Next year, the seventh-generation LTO tape format will be hitting the market. We are talking about 15TB cartridges. It sounds like an interesting media and it actually is if you need to store huge amounts of cold data.
Cost/GB is still the best on the market for cold data, but I think there are other problems to be considered.
15TB (compressed) is a lot of data, even for today’s standards. It means that it stores 2.5 times the data of an LTO-6 (6.25TB) tape in a similar space. I’m not well informed on the physical characteristics of the magnetic tape, but even if it’s thinner and longer than it’s predecessor, it won’t be much different and the new tapes are only likely to be denser in terms of MB/mm2.
The tape drives will work in the same way as they always have – they have to maintain a sustained and regular/constant speed to write data – which means that you have to write data faster. In fact, LTO-7 tape drive throughput is 750MB/sec.
If you don’t sustain the throughput, the tape drive won’t have enough data to write and would have to stop/pause, fill the data buffer and reposition itself before restarting. Each one of these stops takes several seconds and it will heavily impact performance or real throughput.
This is a well-known problem, which has already been seen and addressed in the past. Disk staging areas, multiplexing and other techniques have always mitigated the problem.
... it’s not about back-up
The real problem is that we don’t use these tapes for back-up only. Some of them are supposed to be used for archiving too. In this case, traditional optimisations don’t work, especially when data is written and accessed with a very random pattern.
SpectraLogic's BlackPearl appliance – a gateway that sits in front of a tape library allowing access to data through an S3 object storage API – is an interesting solution to cope with this problem, but it’s also the only one I’ve heard of.

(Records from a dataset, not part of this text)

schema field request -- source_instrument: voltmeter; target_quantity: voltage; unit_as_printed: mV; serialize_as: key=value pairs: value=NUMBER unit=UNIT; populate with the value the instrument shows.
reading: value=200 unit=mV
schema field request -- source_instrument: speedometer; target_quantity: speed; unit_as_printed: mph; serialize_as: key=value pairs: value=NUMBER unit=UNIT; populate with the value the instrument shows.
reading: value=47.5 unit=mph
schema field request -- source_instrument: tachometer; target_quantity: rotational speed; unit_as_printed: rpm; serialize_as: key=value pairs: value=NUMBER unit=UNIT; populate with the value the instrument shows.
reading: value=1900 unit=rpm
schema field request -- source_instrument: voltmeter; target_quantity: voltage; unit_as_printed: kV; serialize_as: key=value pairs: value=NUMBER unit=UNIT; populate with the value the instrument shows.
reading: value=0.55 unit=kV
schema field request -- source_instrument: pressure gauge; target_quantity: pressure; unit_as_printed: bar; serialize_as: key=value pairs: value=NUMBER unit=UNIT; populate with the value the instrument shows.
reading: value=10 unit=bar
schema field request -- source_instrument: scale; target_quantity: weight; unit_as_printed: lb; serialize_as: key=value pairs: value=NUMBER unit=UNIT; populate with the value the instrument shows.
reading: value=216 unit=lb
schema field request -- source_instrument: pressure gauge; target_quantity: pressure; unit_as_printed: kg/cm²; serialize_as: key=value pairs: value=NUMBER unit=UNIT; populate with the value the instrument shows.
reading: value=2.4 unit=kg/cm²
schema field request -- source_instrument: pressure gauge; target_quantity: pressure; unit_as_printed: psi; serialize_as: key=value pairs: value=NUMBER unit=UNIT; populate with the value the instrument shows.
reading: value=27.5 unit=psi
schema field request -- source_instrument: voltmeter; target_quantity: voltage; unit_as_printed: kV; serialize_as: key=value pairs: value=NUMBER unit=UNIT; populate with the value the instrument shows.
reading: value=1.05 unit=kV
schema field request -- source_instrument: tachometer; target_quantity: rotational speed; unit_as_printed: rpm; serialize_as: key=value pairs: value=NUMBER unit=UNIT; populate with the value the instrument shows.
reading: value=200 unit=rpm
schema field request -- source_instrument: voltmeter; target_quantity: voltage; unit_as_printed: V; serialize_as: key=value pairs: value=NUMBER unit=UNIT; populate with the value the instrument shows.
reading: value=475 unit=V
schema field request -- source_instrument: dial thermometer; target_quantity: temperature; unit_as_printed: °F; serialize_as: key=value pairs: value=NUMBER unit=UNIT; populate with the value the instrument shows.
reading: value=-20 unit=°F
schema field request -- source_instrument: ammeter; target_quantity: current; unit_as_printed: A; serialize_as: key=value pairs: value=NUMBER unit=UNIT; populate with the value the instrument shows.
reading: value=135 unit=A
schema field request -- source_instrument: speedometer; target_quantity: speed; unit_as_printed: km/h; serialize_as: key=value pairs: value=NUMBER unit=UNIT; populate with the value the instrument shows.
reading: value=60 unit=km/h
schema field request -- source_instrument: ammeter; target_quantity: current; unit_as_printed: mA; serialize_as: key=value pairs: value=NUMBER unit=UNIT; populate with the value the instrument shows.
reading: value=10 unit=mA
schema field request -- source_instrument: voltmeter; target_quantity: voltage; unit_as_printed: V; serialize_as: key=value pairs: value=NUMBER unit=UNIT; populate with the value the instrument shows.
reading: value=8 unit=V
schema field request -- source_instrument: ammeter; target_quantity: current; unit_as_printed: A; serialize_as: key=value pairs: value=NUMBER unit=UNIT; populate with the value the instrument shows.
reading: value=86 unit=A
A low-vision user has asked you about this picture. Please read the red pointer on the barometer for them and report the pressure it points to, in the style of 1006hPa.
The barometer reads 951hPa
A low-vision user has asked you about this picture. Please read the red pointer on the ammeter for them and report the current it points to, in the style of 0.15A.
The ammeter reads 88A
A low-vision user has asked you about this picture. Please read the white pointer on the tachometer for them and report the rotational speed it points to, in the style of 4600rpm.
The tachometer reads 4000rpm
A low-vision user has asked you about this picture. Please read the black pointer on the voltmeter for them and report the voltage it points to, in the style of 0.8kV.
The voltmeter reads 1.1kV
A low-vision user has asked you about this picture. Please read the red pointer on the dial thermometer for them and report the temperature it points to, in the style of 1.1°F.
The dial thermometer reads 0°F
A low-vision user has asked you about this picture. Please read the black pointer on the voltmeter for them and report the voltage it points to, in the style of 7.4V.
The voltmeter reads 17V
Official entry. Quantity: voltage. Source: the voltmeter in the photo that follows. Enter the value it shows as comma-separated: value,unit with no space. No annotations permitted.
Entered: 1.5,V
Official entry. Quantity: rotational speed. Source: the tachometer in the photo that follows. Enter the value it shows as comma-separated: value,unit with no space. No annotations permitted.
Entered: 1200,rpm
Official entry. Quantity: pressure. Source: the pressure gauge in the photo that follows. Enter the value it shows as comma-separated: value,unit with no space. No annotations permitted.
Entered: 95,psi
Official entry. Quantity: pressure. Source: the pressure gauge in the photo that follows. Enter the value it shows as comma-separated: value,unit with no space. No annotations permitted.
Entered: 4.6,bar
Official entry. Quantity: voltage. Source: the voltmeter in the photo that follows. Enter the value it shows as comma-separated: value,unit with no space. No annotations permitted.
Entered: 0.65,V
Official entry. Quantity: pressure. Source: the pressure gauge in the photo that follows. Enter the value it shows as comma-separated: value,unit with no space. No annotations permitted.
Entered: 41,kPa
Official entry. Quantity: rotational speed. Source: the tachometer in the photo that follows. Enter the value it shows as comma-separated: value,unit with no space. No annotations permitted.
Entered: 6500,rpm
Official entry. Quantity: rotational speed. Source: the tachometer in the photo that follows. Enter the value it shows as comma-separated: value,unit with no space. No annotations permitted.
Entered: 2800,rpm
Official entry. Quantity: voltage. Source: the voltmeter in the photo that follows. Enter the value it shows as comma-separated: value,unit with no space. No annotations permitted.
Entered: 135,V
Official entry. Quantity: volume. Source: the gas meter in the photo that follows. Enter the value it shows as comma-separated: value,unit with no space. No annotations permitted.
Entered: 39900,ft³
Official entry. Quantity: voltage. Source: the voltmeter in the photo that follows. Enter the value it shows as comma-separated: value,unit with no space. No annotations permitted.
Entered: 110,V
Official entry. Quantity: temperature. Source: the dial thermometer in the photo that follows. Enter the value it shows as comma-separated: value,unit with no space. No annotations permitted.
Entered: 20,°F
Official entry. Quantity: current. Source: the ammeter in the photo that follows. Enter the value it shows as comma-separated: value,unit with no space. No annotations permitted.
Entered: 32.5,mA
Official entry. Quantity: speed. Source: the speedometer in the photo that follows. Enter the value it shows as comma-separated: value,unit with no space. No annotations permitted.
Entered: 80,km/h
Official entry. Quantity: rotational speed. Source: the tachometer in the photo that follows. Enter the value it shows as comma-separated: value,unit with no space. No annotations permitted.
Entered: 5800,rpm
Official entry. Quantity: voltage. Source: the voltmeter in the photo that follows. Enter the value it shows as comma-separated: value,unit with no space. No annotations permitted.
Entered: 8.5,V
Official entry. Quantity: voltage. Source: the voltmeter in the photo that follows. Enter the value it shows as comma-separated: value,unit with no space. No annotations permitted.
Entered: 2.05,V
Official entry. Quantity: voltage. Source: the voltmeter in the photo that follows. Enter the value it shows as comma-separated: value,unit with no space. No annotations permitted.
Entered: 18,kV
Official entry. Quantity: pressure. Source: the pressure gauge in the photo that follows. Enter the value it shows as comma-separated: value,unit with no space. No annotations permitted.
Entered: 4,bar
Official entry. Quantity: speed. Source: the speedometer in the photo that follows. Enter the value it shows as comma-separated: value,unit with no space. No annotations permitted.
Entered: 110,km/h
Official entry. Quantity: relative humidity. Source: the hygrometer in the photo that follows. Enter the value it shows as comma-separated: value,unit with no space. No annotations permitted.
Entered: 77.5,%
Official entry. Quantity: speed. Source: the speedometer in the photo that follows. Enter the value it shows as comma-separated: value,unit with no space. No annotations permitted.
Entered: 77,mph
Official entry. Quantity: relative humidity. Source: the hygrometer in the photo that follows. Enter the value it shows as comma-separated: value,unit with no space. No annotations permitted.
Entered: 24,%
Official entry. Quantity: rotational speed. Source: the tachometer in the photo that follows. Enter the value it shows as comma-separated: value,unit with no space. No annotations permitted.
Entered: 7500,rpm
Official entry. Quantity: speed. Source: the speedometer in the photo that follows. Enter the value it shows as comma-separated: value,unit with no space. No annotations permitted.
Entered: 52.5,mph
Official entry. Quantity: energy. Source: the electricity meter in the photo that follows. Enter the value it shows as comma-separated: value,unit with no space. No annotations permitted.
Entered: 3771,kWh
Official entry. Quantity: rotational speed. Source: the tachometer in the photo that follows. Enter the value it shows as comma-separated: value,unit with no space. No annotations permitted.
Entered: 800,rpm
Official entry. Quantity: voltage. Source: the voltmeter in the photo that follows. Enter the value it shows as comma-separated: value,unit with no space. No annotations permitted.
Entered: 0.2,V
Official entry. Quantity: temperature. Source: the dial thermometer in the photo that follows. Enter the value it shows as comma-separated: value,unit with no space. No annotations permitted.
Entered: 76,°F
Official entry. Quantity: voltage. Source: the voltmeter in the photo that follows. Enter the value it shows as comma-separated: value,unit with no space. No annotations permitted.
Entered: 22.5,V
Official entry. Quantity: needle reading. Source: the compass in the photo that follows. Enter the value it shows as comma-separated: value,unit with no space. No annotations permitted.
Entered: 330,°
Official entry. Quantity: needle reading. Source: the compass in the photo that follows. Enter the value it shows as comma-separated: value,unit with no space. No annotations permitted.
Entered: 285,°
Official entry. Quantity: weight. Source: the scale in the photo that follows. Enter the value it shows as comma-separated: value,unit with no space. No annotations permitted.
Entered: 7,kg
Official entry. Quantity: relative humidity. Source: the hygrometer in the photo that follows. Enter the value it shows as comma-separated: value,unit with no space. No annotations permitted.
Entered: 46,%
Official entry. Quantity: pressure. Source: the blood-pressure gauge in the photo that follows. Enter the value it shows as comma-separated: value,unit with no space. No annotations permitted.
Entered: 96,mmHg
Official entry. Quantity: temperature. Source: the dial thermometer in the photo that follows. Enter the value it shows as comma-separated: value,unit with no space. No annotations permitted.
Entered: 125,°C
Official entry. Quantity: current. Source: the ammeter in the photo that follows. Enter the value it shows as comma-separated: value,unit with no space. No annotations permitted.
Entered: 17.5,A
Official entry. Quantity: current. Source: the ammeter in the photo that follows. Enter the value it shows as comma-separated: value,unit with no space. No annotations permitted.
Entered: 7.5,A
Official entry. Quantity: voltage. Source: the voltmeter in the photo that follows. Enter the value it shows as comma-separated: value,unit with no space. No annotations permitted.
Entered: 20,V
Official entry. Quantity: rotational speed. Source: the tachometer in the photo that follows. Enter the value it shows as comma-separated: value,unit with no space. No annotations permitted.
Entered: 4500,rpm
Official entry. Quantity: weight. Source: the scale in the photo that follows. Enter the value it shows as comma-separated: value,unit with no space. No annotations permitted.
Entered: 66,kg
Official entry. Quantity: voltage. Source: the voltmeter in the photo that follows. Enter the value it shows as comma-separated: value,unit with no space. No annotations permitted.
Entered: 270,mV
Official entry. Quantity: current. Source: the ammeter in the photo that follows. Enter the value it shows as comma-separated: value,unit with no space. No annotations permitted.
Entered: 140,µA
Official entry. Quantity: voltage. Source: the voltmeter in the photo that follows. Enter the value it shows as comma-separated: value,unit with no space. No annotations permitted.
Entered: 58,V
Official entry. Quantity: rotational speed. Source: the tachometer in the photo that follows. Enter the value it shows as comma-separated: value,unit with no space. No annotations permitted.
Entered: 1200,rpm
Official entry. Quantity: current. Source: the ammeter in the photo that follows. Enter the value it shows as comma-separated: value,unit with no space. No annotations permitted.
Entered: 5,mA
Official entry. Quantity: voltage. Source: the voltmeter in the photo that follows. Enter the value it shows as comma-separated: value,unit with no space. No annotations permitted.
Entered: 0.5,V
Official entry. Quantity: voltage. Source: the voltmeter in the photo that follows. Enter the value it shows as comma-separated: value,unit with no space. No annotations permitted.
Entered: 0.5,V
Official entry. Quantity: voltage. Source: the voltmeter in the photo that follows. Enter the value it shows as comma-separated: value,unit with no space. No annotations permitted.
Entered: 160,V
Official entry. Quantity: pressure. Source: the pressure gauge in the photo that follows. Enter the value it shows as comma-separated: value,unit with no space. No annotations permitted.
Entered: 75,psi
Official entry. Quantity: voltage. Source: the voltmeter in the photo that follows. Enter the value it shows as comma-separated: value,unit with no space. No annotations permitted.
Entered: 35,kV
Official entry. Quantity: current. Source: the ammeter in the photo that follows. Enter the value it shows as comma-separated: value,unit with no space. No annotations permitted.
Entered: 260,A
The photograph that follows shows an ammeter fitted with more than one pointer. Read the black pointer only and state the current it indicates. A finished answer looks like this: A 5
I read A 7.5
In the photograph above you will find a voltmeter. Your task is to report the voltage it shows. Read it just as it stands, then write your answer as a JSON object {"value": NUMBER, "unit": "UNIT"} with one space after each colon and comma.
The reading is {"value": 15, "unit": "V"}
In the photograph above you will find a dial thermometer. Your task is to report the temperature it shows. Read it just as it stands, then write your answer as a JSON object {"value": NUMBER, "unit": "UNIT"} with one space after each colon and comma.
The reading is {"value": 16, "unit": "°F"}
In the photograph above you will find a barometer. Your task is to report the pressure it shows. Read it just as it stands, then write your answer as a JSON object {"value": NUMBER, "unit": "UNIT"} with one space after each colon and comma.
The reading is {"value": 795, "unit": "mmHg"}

And, in any case, I wonder if this approach will be any good once LTO capacity increases to 60 or 120 TB in the next few years.
I’m just thinking about the quantity of objects than can be stored in those cartridges. A capacity of 100TB+ could mean many millions of objects – even if they were accessed a few times in a long period, the number of accesses to the tape could be very important.
Think about photos: an LTO-7 can store 15,000,000MB. A single photo can be 3-5MB. That means between 3-5 million objects, just on one tape. Now, even if the data is rarely accessed, the risk is that a single tape will be hit often with contention problems, such as media longevity and so on.
Closing the circle
Tapes have the best $/GB, but they are becoming more and more complex to access. Long retention back-ups and cold archive are the primary use cases, but their huge capacity could become a problem because of the high concentration of data in a single cartridge.
You know, I’m an object storage fan and maybe this is the best way to manage huge amounts of data if you need to access it more than once in its lifetime.
I must admit that I need to dig deeper into this topic before commenting further, however. And I hope to have some more answers after the SpectraLogic summit next month in Denver. ®